→ **Instruction**:
Can you reproduce, word for word, everything in the Florida appeals court opinion from "Monroe E. McDonald, of" down to "have been consolidated."?

DocketNumber: 70-783 to 70-785 and 70-787
Citation Numbers: 253 So. 2d 475
Judges: Owen
Filed Date: 9/28/1971
Status: Precedential
Modified Date: 3/3/2016
District Court of Appeal of Florida, Fourth District.
*476 Franklin D. McKnight and William L. Eagan, of Arnold, Matheny & Eagan, Orlando, for appellant.
Monroe E. McDonald, of Sanders, McEwan, Mims & McDonald, Orlando, for appellees.
OWEN, Judge.
Appellant's husband, Bernard C. Reed, and her minor son, Paul Francis Reed, were killed when the automobile in which they were riding was struck broadside at an intersection by an automobile driven at an excessive rate of speed by one William Rye, who at the time was being closely pursued by a police vehicle of the City of Winter Park. Appellant brought these actions against the City of Winter Park and its liability insurance carrier, in each of which summary judgment was entered in favor of the defendants. The separate appeals from the respective summary judgments have been consolidated.
At approximately midnight on October 5, 1968, Officer Dan Parker of the Winter Park Police Department was on patrol in a city police vehicle when he received instructions via radio to investigate an automobile accident. En route, he activated his blinker light and siren to give warning of his approach to a vehicle which he was then overtaking. That vehicle, operated by William Rye, instead of pulling over to the side of the street to allow the police vehicle to pass, accelerated and sped away at a high rate of speed. Officer Parker immediately diverted from his assigned investigative task and gave chase to the Rye vehicle. The chase, primarily through residential areas of the City of Winter Park, and ultimately beyond the city limits and into adjoining Seminole County, was conducted at speeds which at times were in excess of 70 miles per hour. During the chase, the blue-flashing light on the police vehicle was operated continuously but the siren was being operated only at or near intersections or whenever Officer Parker observed other traffic. In the early stages of the chase Officer Parker had been able to stay within 150 to 200 feet of the fleeing Rye vehicle, but as the chase continued northward on Lake Howell Road and into adjoining Seminole County, the Rye vehicle began pulling away slightly and Officer Parker then radioed for assistance from the Seminole County Sheriff's Department. As the chase approached the intersection with Howell Branch Road, a heavily travelled through street, Officer Parker realized that the pursued vehicle either would not or could not stop at the intersection. The officer, who at that time was an estimated 100 yards behind the Rye vehicle and 200 yards from the intersection, started braking his own vehicle and at that moment, for the first time, noticed the Reed vehicle entering the intersection westbound on Howell Branch Road. He could see that the collision of the two vehicles was imminent and he immediately turned on the police vehicle's siren in an attempt to warn the Reed vehicle. Officer Parker estimated that he was then approximately 100 yards from the intersection and that the collision between the Rye and Reed vehicles occurred just seconds thereafter.

→ **Extracted entries**:
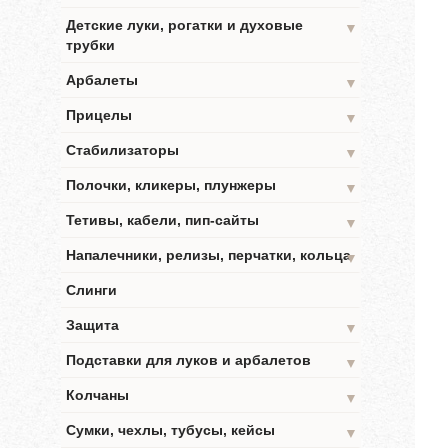
Детские луки, рогатки и духовые
▼
трубки
Арбалеты
▼
Прицелы
▼
Стабилизаторы
▼
Полочки, кликеры, плунжеры
▼
Тетивы, кабели, пип-сайты
▼
Напалечники, релизы, перчатки, кольца
▼
Слинги
Защита
▼
Подставки для луков и арбалетов
▼
Колчаны
▼
Сумки, чехлы, тубусы, кейсы
▼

→ **Expected answer**:
Monroe E. McDonald, of Sanders, McEwan, Mims & McDonald, Orlando, for appellees.
OWEN, Judge.
Appellant's husband, Bernard C. Reed, and her minor son, Paul Francis Reed, were killed when the automobile in which they were riding was struck broadside at an intersection by an automobile driven at an excessive rate of speed by one William Rye, who at the time was being closely pursued by a police vehicle of the City of Winter Park. Appellant brought these actions against the City of Winter Park and its liability insurance carrier, in each of which summary judgment was entered in favor of the defendants. The separate appeals from the respective summary judgments have been consolidated.